Vecihi işgal altındaki İstanbul’u görünce yıkılır, adeta saçını başını yolar. O günlerde Asitane’deki subaylar padişahın isteğine uyar, gizlice şehirden çıkıp Anadolu’daki mücadeleye katılırlar. Onu da Harem’den kalkan bir gemiye bindirir, Mudanya’ya yollarlar. Memleket yangın yeri gibidir ve Vecihi biran önce tayyarelerin bulunduğu mevkiye varmayı arzular. Zira bu hengamede onun gibi bir pilota çok iş çıkar. Nitekim Yunanlıların hava sahasını deler ve bombaları taa beline kadar sarkarak tepelerine atar.

Vurun yerliye
Bu arada Akşehir’de Jandarma Komutanının kızı Hadiye Hanım’la yuvasını kurar. Savaş sonrasında tayyarecileri eğitsin diye onu İzmir Seydiköy’e yollarlar. Kara tahta başında laflamak kolaydır da ortalıkda tayyare bulunmaz. Vecihi Hürkuş Türklerin de uçak yapabileceğine adı gibi inanır, geceli gündüzlü proje karalar. Nitekim Yunan’lıların kaçarken bıraktıkları motorları kullanarak “Vecihi K VI”yı yapar. Yapar ama havalanmak için müsaade alamaz. Uçağın kusursuz olduğunu göstermek için marşa basar, ancak ödül yerine ceza gelir, o da istifasını sunar. Hava kuvvetlerinden kopar, Türk Tayyare Cemiyeti’nde (TTC) çalışmaya başlar.
Bu arada Almanya’ya gider Junkers ve Rohrbach fabrikalarında sektörün nabzını tutar. Ju A-20 tayyarelerinde bazı noksanlıklar bulup düzeltince Almanlar hayran olurlar. Ardından Fransa’ya geçer, Bregue, Potez ve Henriot tesislerini gezer. Saatlerce tecrübe uçuşu yapar, habire not tutar. İşte tam o esnada Milli Savunma Bakanlığı Kayseri’de Tayyare ve Motor Anonim Şirketi (Tomtaş) adında bir fabrika kurmak için teşebbüse geçince Hürkuş’a gün doğar. 1926’da telgrafla memlekete çağrılan Vecihi Bey’den, alınması düşünen iki tayyare (Alman Ju A-35 ve Fransız Newport De Large) arasında bir tercih yapması istenir. Kahramanımız Ju A-35’in gücünü bilir, nitekim Fransız pilotla havada temsili bir savaş yapar, adamı madara edip tezini ispatlar.


Dünya pazarına
Vecihi Bey yurda döndükten sonra, Kayseri Tomtaş tesislerinde Junkers tayyarelerinin imalatına hız katar. Bu tayyareler yolcu da taşırlar ki, “ilk hava yolu kuruldu” desek başımız ağrımaz.
========================================================================
Alıştırma A:
Vecihi Hürkuş'u anlatan metne göre Vecihi, Yunanlıların kaçarken bıraktıkları motorları kullanarak hangi uçağı yapar?
Alıştırma B:
Vecihi Hürkuş'u anlatan metni kaldığı yerden devam ettirerek sonraki bölümü yazın.
Verilerin bu alıştırmada hiçbir rolü yoktur.

Veriler:
========================================================================
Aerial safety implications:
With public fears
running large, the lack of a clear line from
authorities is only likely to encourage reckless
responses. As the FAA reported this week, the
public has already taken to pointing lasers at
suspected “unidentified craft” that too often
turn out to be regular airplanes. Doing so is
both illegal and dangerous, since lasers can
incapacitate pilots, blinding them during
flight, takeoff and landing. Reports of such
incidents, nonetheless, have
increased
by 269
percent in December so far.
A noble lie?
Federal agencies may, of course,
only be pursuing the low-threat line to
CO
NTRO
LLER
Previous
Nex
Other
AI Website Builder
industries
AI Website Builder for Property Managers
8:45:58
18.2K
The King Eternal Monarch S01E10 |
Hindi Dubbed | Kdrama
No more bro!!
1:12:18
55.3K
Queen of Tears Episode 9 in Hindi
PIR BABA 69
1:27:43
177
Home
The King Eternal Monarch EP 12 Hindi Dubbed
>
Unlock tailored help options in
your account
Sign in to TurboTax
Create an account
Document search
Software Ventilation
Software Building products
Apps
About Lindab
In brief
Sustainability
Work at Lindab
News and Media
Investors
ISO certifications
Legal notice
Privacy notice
========================================================================
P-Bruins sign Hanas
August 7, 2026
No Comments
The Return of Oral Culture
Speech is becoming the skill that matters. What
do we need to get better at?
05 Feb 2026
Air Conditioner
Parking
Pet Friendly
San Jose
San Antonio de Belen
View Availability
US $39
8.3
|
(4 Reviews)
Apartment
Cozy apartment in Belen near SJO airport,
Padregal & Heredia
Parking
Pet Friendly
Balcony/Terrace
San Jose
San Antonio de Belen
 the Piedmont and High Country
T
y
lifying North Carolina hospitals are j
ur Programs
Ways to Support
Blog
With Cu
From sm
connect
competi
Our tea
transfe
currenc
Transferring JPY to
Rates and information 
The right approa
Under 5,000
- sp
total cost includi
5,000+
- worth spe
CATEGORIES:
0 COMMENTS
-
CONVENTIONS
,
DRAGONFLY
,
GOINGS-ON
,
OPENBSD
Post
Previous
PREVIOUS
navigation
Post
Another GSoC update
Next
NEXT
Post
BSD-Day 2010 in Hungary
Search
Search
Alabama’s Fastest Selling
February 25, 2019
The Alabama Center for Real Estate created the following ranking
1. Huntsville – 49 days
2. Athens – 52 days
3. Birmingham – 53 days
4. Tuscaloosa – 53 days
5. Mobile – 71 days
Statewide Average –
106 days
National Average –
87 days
========================================================================
Görev sonucu A:
Vecihi K VI adlı uçağı yapar.

Görev sonucu B:
Vecihi Bey Tomtaş malı Ju A-35’leri geliştirir, kanatların içini benzin deposuna çevirerek menzili uzatır. Düşünün Ankara’dan Tahran’a direkt uçar, Acemleri büyüler, İran’da büyük bir pazar yakalar. Eğer bu satış gerçekleşirse Tomtaş kabuğunu kırar, uluslar arası arenaya çıkar. Ancak firma o günlerde THK’nın eline geçer ve kurumun kurmayları Tomtaş’ı batırabilmek için ne gerekiyorsa onu yaparlar. Vecihi Bey yerli uçak sevdasından kopmaz, çizimler maketler arasına dalar. Nitekim ücretsiz izin alır ve Müteahhid Nuri Demirağ’ın desteği ile Kadıköy’de bir keresteci dükkanını kiralar. Marangoz Şaban Efendi ile birlikte 3 ay içinde Vecihi K-XIV uçağını ve uçak motorlu sürat teknesini (Vecihi SK) yaparlar.(1930)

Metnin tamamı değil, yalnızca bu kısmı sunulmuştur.